Generates tracks with state transitions for condensates. This function is used to simulate the movement of condensates under varying conditions defined by transition matrices and state probabilities.

Parameters#

  • track_generator: Track_generator
    An instance of the track generator.

  • track_lengths: list | np.ndarray | int
    The lengths of the tracks to be generated.

  • initial_positions: np.ndarray
    The initial positions of the condensates.

  • starting_frames: int
    The starting frames for the tracks.

  • diffusion_parameters: np.ndarray
    The diffusion parameters for the condensates.

  • hurst_parameters: np.ndarray
    The Hurst parameters for the condensates.

  • diffusion_transition_matrix: np.ndarray
    The transition matrix for diffusion states.

  • hurst_transition_matrix: np.ndarray
    The transition matrix for Hurst states.

  • diffusion_state_probability: np.ndarray
    The state probability for diffusion.

  • hurst_state_probability: np.ndarray
    The state probability for Hurst.

Returns#
  • tuple[dict, dict]: A tuple containing the tracks dictionary and points per time dictionary.

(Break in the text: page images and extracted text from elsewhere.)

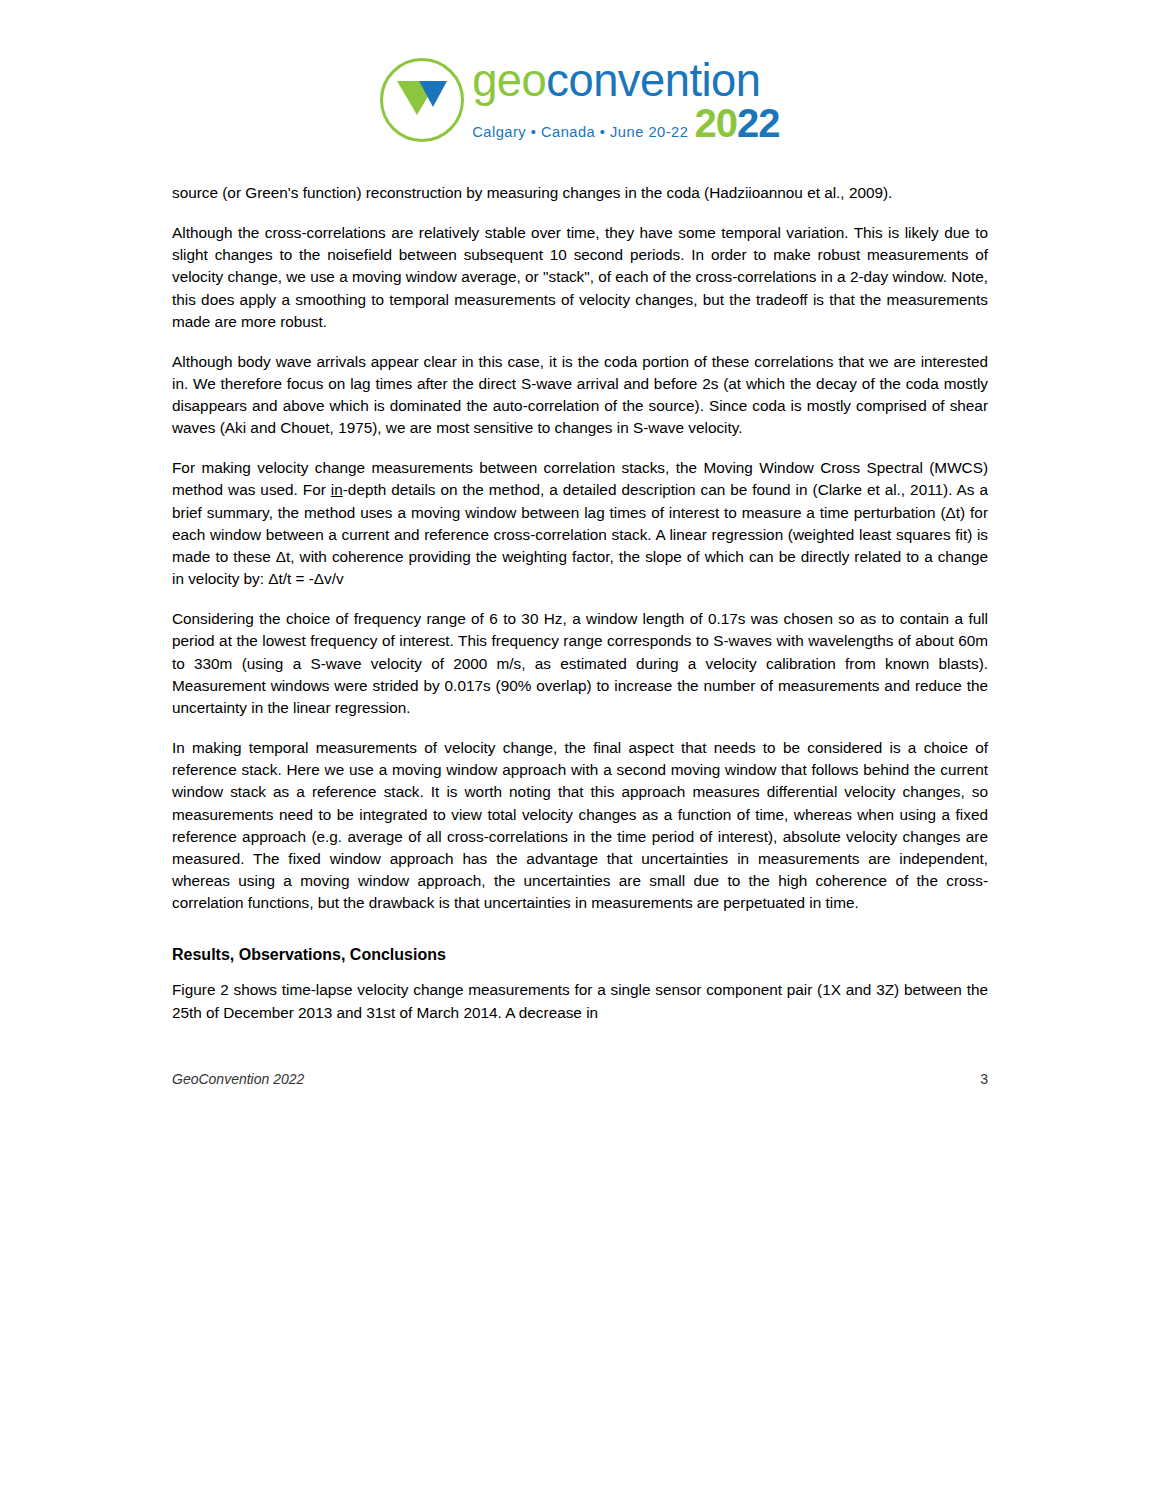geo convention
Calgary • Canada • June 20-22
2022
source (or Green's function) reconstruction by measuring changes in the coda (Hadziioannou et al., 2009).
Although the cross-correlations are relatively stable over time, they have some temporal variation. This is likely due to slight changes to the noisefield between subsequent 10 second periods. In order to make robust measurements of velocity change, we use a moving window average, or "stack", of each of the cross-correlations in a 2-day window. Note, this does apply a smoothing to temporal measurements of velocity changes, but the tradeoff is that the measurements made are more robust.
Although body wave arrivals appear clear in this case, it is the coda portion of these correlations that we are interested in. We therefore focus on lag times after the direct S-wave arrival and before 2s (at which the decay of the coda mostly disappears and above which is dominated the auto-correlation of the source). Since coda is mostly comprised of shear waves (Aki and Chouet, 1975), we are most sensitive to changes in S-wave velocity.
For making velocity change measurements between correlation stacks, the Moving Window Cross Spectral (MWCS) method was used. For in-depth details on the method, a detailed description can be found in (Clarke et al., 2011). As a brief summary, the method uses a moving window between lag times of interest to measure a time perturbation (Δt) for each window between a current and reference cross-correlation stack. A linear regression (weighted least squares fit) is made to these Δt, with coherence providing the weighting factor, the slope of which can be directly related to a change in velocity by: Δt/t = -Δv/v
Considering the choice of frequency range of 6 to 30 Hz, a window length of 0.17s was chosen so as to contain a full period at the lowest frequency of interest. This frequency range corresponds to S-waves with wavelengths of about 60m to 330m (using a S-wave velocity of 2000 m/s, as estimated during a velocity calibration from known blasts). Measurement windows were strided by 0.017s (90% overlap) to increase the number of measurements and reduce the uncertainty in the linear regression.
In making temporal measurements of velocity change, the final aspect that needs to be considered is a choice of reference stack. Here we use a moving window approach with a second moving window that follows behind the current window stack as a reference stack. It is worth noting that this approach measures differential velocity changes, so measurements need to be integrated to view total velocity changes as a function of time, whereas when using a fixed reference approach (e.g. average of all cross-correlations in the time period of interest), absolute velocity changes are measured. The fixed window approach has the advantage that uncertainties in measurements are independent, whereas using a moving window approach, the uncertainties are small due to the high coherence of the cross-correlation functions, but the drawback is that uncertainties in measurements are perpetuated in time.
Results, Observations, Conclusions
Figure 2 shows time-lapse velocity change measurements for a single sensor component pair (1X and 3Z) between the 25th of December 2013 and 31st of March 2014. A decrease in
GeoConvention 2022 3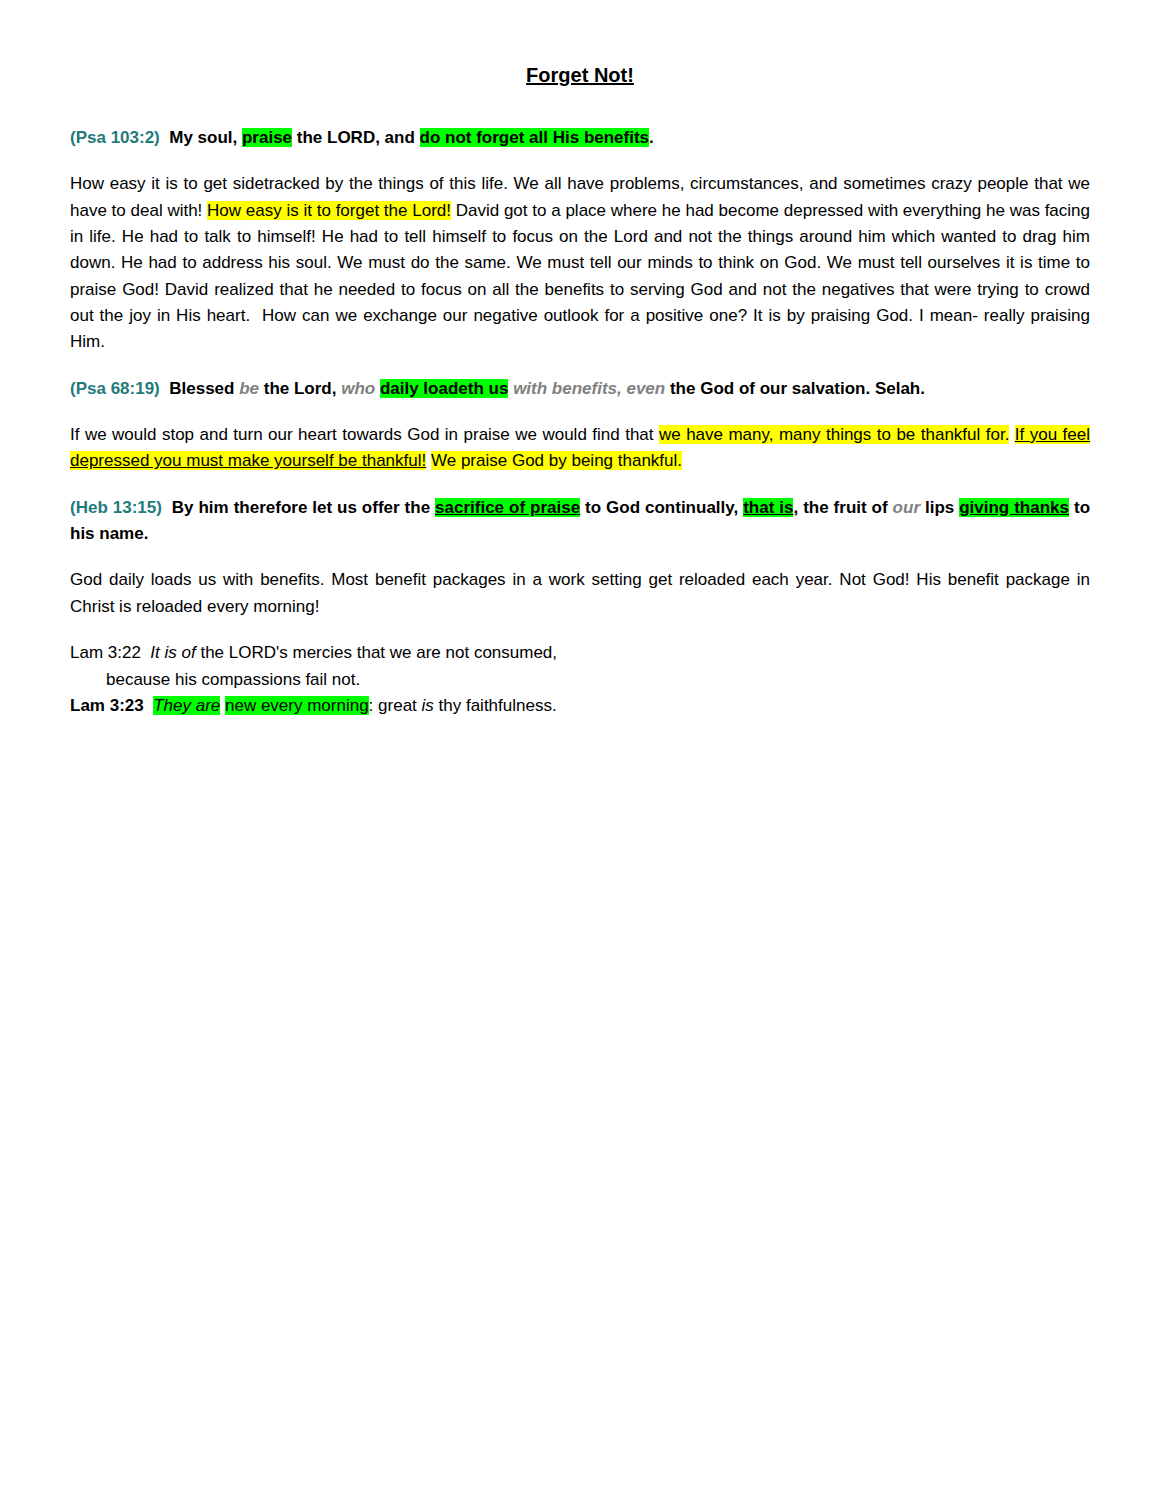Forget Not!
(Psa 103:2) My soul, praise the LORD, and do not forget all His benefits.
How easy it is to get sidetracked by the things of this life. We all have problems, circumstances, and sometimes crazy people that we have to deal with! How easy is it to forget the Lord! David got to a place where he had become depressed with everything he was facing in life. He had to talk to himself! He had to tell himself to focus on the Lord and not the things around him which wanted to drag him down. He had to address his soul. We must do the same. We must tell our minds to think on God. We must tell ourselves it is time to praise God! David realized that he needed to focus on all the benefits to serving God and not the negatives that were trying to crowd out the joy in His heart. How can we exchange our negative outlook for a positive one? It is by praising God. I mean- really praising Him.
(Psa 68:19) Blessed be the Lord, who daily loadeth us with benefits, even the God of our salvation. Selah.
If we would stop and turn our heart towards God in praise we would find that we have many, many things to be thankful for. If you feel depressed you must make yourself be thankful! We praise God by being thankful.
(Heb 13:15) By him therefore let us offer the sacrifice of praise to God continually, that is, the fruit of our lips giving thanks to his name.
God daily loads us with benefits. Most benefit packages in a work setting get reloaded each year. Not God! His benefit package in Christ is reloaded every morning!
Lam 3:22 It is of the LORD's mercies that we are not consumed,
because his compassions fail not.
Lam 3:23 They are new every morning: great is thy faithfulness.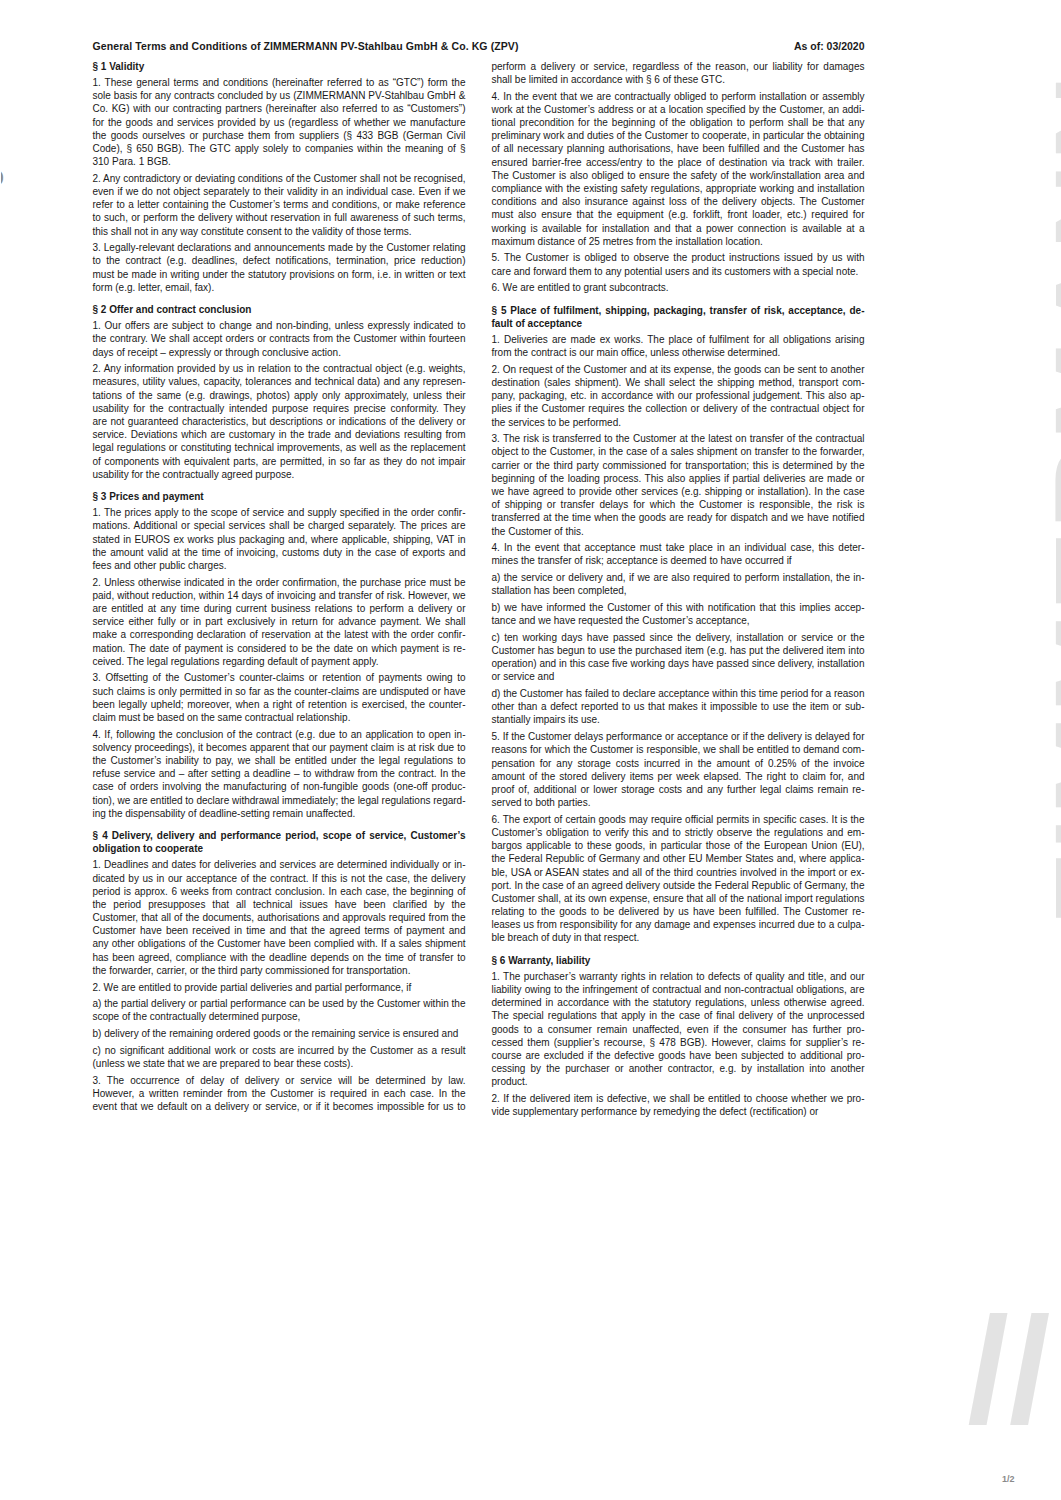ZIMMERMANN
//
English
General Terms and Conditions of ZIMMERMANN PV-Stahlbau GmbH & Co. KG (ZPV)
As of: 03/2020
§ 1 Validity
1. These general terms and conditions (hereinafter referred to as “GTC”) form the sole basis for any contracts concluded by us (ZIMMERMANN PV-Stahlbau GmbH & Co. KG) with our contracting partners (hereinafter also referred to as “Customers”) for the goods and services provided by us (regardless of whether we manufacture the goods ourselves or purchase them from suppliers (§ 433 BGB (German Civil Code), § 650 BGB). The GTC apply solely to companies within the meaning of § 310 Para. 1 BGB.
2. Any contradictory or deviating conditions of the Customer shall not be recognised, even if we do not object separately to their validity in an individual case. Even if we refer to a letter containing the Customer’s terms and conditions, or make reference to such, or perform the delivery without reservation in full awareness of such terms, this shall not in any way constitute consent to the validity of those terms.
3. Legally-relevant declarations and announcements made by the Customer relating to the contract (e.g. deadlines, defect notifications, termination, price reduction) must be made in writing under the statutory provisions on form, i.e. in written or text form (e.g. letter, email, fax).
§ 2 Offer and contract conclusion
1. Our offers are subject to change and non-binding, unless expressly indicated to the contrary. We shall accept orders or contracts from the Customer within fourteen days of receipt – expressly or through conclusive action.
2. Any information provided by us in relation to the contractual object (e.g. weights, measures, utility values, capacity, tolerances and technical data) and any representations of the same (e.g. drawings, photos) apply only approximately, unless their usability for the contractually intended purpose requires precise conformity. They are not guaranteed characteristics, but descriptions or indications of the delivery or service. Deviations which are customary in the trade and deviations resulting from legal regulations or constituting technical improvements, as well as the replacement of components with equivalent parts, are permitted, in so far as they do not impair usability for the contractually agreed purpose.
§ 3 Prices and payment
1. The prices apply to the scope of service and supply specified in the order confirmations. Additional or special services shall be charged separately. The prices are stated in EUROS ex works plus packaging and, where applicable, shipping, VAT in the amount valid at the time of invoicing, customs duty in the case of exports and fees and other public charges.
2. Unless otherwise indicated in the order confirmation, the purchase price must be paid, without reduction, within 14 days of invoicing and transfer of risk. However, we are entitled at any time during current business relations to perform a delivery or service either fully or in part exclusively in return for advance payment. We shall make a corresponding declaration of reservation at the latest with the order confirmation. The date of payment is considered to be the date on which payment is received. The legal regulations regarding default of payment apply.
3. Offsetting of the Customer’s counter-claims or retention of payments owing to such claims is only permitted in so far as the counter-claims are undisputed or have been legally upheld; moreover, when a right of retention is exercised, the counter-claim must be based on the same contractual relationship.
4. If, following the conclusion of the contract (e.g. due to an application to open insolvency proceedings), it becomes apparent that our payment claim is at risk due to the Customer’s inability to pay, we shall be entitled under the legal regulations to refuse service and – after setting a deadline – to withdraw from the contract. In the case of orders involving the manufacturing of non-fungible goods (one-off production), we are entitled to declare withdrawal immediately; the legal regulations regarding the dispensability of deadline-setting remain unaffected.
§ 4 Delivery, delivery and performance period, scope of service, Customer’s obligation to cooperate
1. Deadlines and dates for deliveries and services are determined individually or indicated by us in our acceptance of the contract. If this is not the case, the delivery period is approx. 6 weeks from contract conclusion. In each case, the beginning of the period presupposes that all technical issues have been clarified by the Customer, that all of the documents, authorisations and approvals required from the Customer have been received in time and that the agreed terms of payment and any other obligations of the Customer have been complied with. If a sales shipment has been agreed, compliance with the deadline depends on the time of transfer to the forwarder, carrier, or the third party commissioned for transportation.
2. We are entitled to provide partial deliveries and partial performance, if
a) the partial delivery or partial performance can be used by the Customer within the scope of the contractually determined purpose,
b) delivery of the remaining ordered goods or the remaining service is ensured and
c) no significant additional work or costs are incurred by the Customer as a result (unless we state that we are prepared to bear these costs).
3. The occurrence of delay of delivery or service will be determined by law. However, a written reminder from the Customer is required in each case. In the event that we default on a delivery or service, or if it becomes impossible for us to perform a delivery or service, regardless of the reason, our liability for damages shall be limited in accordance with § 6 of these GTC.
4. In the event that we are contractually obliged to perform installation or assembly work at the Customer’s address or at a location specified by the Customer, an additional precondition for the beginning of the obligation to perform shall be that any preliminary work and duties of the Customer to cooperate, in particular the obtaining of all necessary planning authorisations, have been fulfilled and the Customer has ensured barrier-free access/entry to the place of destination via track with trailer. The Customer is also obliged to ensure the safety of the work/installation area and compliance with the existing safety regulations, appropriate working and installation conditions and also insurance against loss of the delivery objects. The Customer must also ensure that the equipment (e.g. forklift, front loader, etc.) required for working is available for installation and that a power connection is available at a maximum distance of 25 metres from the installation location.
5. The Customer is obliged to observe the product instructions issued by us with care and forward them to any potential users and its customers with a special note.
6. We are entitled to grant subcontracts.
§ 5 Place of fulfilment, shipping, packaging, transfer of risk, acceptance, default of acceptance
1. Deliveries are made ex works. The place of fulfilment for all obligations arising from the contract is our main office, unless otherwise determined.
2. On request of the Customer and at its expense, the goods can be sent to another destination (sales shipment). We shall select the shipping method, transport company, packaging, etc. in accordance with our professional judgement. This also applies if the Customer requires the collection or delivery of the contractual object for the services to be performed.
3. The risk is transferred to the Customer at the latest on transfer of the contractual object to the Customer, in the case of a sales shipment on transfer to the forwarder, carrier or the third party commissioned for transportation; this is determined by the beginning of the loading process. This also applies if partial deliveries are made or we have agreed to provide other services (e.g. shipping or installation). In the case of shipping or transfer delays for which the Customer is responsible, the risk is transferred at the time when the goods are ready for dispatch and we have notified the Customer of this.
4. In the event that acceptance must take place in an individual case, this determines the transfer of risk; acceptance is deemed to have occurred if
a) the service or delivery and, if we are also required to perform installation, the installation has been completed,
b) we have informed the Customer of this with notification that this implies acceptance and we have requested the Customer’s acceptance,
c) ten working days have passed since the delivery, installation or service or the Customer has begun to use the purchased item (e.g. has put the delivered item into operation) and in this case five working days have passed since delivery, installation or service and
d) the Customer has failed to declare acceptance within this time period for a reason other than a defect reported to us that makes it impossible to use the item or substantially impairs its use.
5. If the Customer delays performance or acceptance or if the delivery is delayed for reasons for which the Customer is responsible, we shall be entitled to demand compensation for any storage costs incurred in the amount of 0.25% of the invoice amount of the stored delivery items per week elapsed. The right to claim for, and proof of, additional or lower storage costs and any further legal claims remain reserved to both parties.
6. The export of certain goods may require official permits in specific cases. It is the Customer’s obligation to verify this and to strictly observe the regulations and embargos applicable to these goods, in particular those of the European Union (EU), the Federal Republic of Germany and other EU Member States and, where applicable, USA or ASEAN states and all of the third countries involved in the import or export. In the case of an agreed delivery outside the Federal Republic of Germany, the Customer shall, at its own expense, ensure that all of the national import regulations relating to the goods to be delivered by us have been fulfilled. The Customer releases us from responsibility for any damage and expenses incurred due to a culpable breach of duty in that respect.
§ 6 Warranty, liability
1. The purchaser’s warranty rights in relation to defects of quality and title, and our liability owing to the infringement of contractual and non-contractual obligations, are determined in accordance with the statutory regulations, unless otherwise agreed. The special regulations that apply in the case of final delivery of the unprocessed goods to a consumer remain unaffected, even if the consumer has further processed them (supplier’s recourse, § 478 BGB). However, claims for supplier’s recourse are excluded if the defective goods have been subjected to additional processing by the purchaser or another contractor, e.g. by installation into another product.
2. If the delivered item is defective, we shall be entitled to choose whether we provide supplementary performance by remedying the defect (rectification) or
1/2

_convert_tracks_to_trajectory#

Description#

Converts the generated tracks into a trajectory format.

Parameters#
  • tracks: dict
    The dictionary of tracks to be converted.
Returns#
  • dict: The converted trajectory data.

Dependencies#

  • matplotlib.pyplot
  • numpy
  • RectangularCell from ..cells.rectangular_cell
  • cache from ..utils.decorators
  • Track_generator from track_gen

Usage Example#

import numpy as np
from ..cells.rectangular_cell import RectangularCell
from .condensate_movement import create_condensate_dict, Condensate

# Initialize a rectangular cell
cell = RectangularCell()

# Create condensates
condensates = create_condensate_dict(
    initial_centers=np.array([[0, 0], [1, 1]]),
    initial_scale=np.array([1, 2]),
    diffusion_coefficient=np.array([0.1, 0.2]),
    hurst_exponent=np.array([0.5, 0.6]),
    cell=cell,
)

# Access a condensate
condensate = condensates['0']

# Get position and scale at a given time
result = condensate(times=10, time_unit='ms')
print(result)

This documentation provides a comprehensive overview of the condensate_movement module, detailing its classes, functions, and dependencies. The provided example demonstrates how to initialize and use the Condensate class and related functions for simulating condensate movements.